SELECTED TEXT section start
The doctors seemed to have caught it early and removed all the cancer cells in the surgery. But they wanted to do an aggressive form of chemotherapy to make sure that it didn’t come back.
For four months Wheeler was in and out of the hospital for chemo every other week for five days at a time. When he wasn’t in the hospital he had to take Temodar, an oral chemo drug at home.
“That was my first brush of realization of the medical cap,” Wheeler said.
When he went to get his final prescription of 25 pills filled he was told his insurance would no longer cover it. His plan had a $10,000 cap on medication. Between Temodar and the half dozen other medications he was taking to control his side effects he’d reached the limit.
Without the funds to pay for the brand-name medication outright, but knowing he needed it to complete his treatment, Wheeler wasn’t sure what to do. Eventually he applied to a program from the manufacturer providing the pills for free to low-income patients. He was accepted.
SELECTED TEXT section end
DATA EXCERPTS section start
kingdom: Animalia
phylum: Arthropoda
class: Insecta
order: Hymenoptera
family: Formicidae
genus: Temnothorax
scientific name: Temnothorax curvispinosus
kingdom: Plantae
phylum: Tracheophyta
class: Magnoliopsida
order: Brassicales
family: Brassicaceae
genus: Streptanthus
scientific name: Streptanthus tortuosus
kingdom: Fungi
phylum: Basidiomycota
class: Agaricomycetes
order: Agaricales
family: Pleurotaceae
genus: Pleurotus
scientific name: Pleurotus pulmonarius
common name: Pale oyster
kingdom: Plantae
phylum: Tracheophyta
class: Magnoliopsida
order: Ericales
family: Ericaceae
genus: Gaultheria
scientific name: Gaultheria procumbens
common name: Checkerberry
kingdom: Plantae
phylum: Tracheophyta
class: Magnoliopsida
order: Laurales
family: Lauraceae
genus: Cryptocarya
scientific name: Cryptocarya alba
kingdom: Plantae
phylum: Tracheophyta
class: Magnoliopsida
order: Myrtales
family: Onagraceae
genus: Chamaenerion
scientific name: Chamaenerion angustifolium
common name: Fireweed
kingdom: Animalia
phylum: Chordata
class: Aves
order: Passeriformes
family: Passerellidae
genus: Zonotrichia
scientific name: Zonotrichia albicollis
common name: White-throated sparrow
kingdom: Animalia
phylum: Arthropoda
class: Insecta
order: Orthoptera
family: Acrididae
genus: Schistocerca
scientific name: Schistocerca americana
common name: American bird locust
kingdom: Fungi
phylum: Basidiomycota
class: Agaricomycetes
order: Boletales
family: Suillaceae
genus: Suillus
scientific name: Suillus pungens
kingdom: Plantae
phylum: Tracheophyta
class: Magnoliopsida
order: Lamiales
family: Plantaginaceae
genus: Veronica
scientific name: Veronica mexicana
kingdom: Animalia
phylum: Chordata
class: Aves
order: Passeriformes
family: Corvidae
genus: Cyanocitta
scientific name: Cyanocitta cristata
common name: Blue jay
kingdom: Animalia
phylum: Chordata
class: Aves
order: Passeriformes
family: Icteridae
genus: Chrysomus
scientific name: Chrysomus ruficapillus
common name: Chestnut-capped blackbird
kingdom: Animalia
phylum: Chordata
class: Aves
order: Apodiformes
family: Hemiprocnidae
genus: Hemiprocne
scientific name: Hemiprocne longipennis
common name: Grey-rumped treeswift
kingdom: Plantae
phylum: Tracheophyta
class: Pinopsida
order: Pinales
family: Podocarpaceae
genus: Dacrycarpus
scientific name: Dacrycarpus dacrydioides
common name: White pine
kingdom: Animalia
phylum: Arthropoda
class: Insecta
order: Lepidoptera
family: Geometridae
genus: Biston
DATA EXCERPTS section end
◆ ACTIONS TO TAKE
A – In the passage about Wheeler's cancer treatment, list each amount stated with a number or number word, such as a duration, a count or a dollar figure.
B – Write what comes next in the passage about Wheeler's cancer treatment, picking up after its final sentence.
The rows are separate material with no connection to the passage about Wheeler's cancer treatment.

◆ ANSWERS TO THIS EXERCISE
A –
- four months
- five days at a time
- 25 pills
- a $10,000 cap on medication
- half dozen other medications

B –
“The UPS guy came the day I needed to start taking that final bottle,” Wheeler said.
After that, Reid said that they should look into the lifetime cap on his coverage.
“We started looking back at the hospital bills and had this ‘oh no’ moment,” Wheeler said.
One day in the hospital cost $5,000 to $10,000. Wheeler was being admitted for five days at a time. In the final phase of his treatment, he’d have to stay for nearly a month.
The couple went to meet with an advisor in the health insurance office. The advisor told them they couldn’t waive the limit. She offered two options. One was to purchase a conversion plan through Anthem Blue Cross that couldn’t deny him based on his preexisting condition. He’d pay $500 each month and 30 percent of his expenses. They couldn’t afford that.
The other option was to apply to Medi-Cal, since the doctors had ruled Wheeler disabled. But Medi-Cal disagreed that Wheeler qualified as disabled and denied his application—a decision Wheeler is appealing.
But the couple came up with a third option. They were planning to get married eventually. Wheeler had his sight set on a wedding package in the Santa Cruz mountains, where the wedding party takes a historic steam train into the wedding site and then back to the reception area.
“It looked really cool,” Wheeler said. “I’ve been a transit buff since I was a kid.”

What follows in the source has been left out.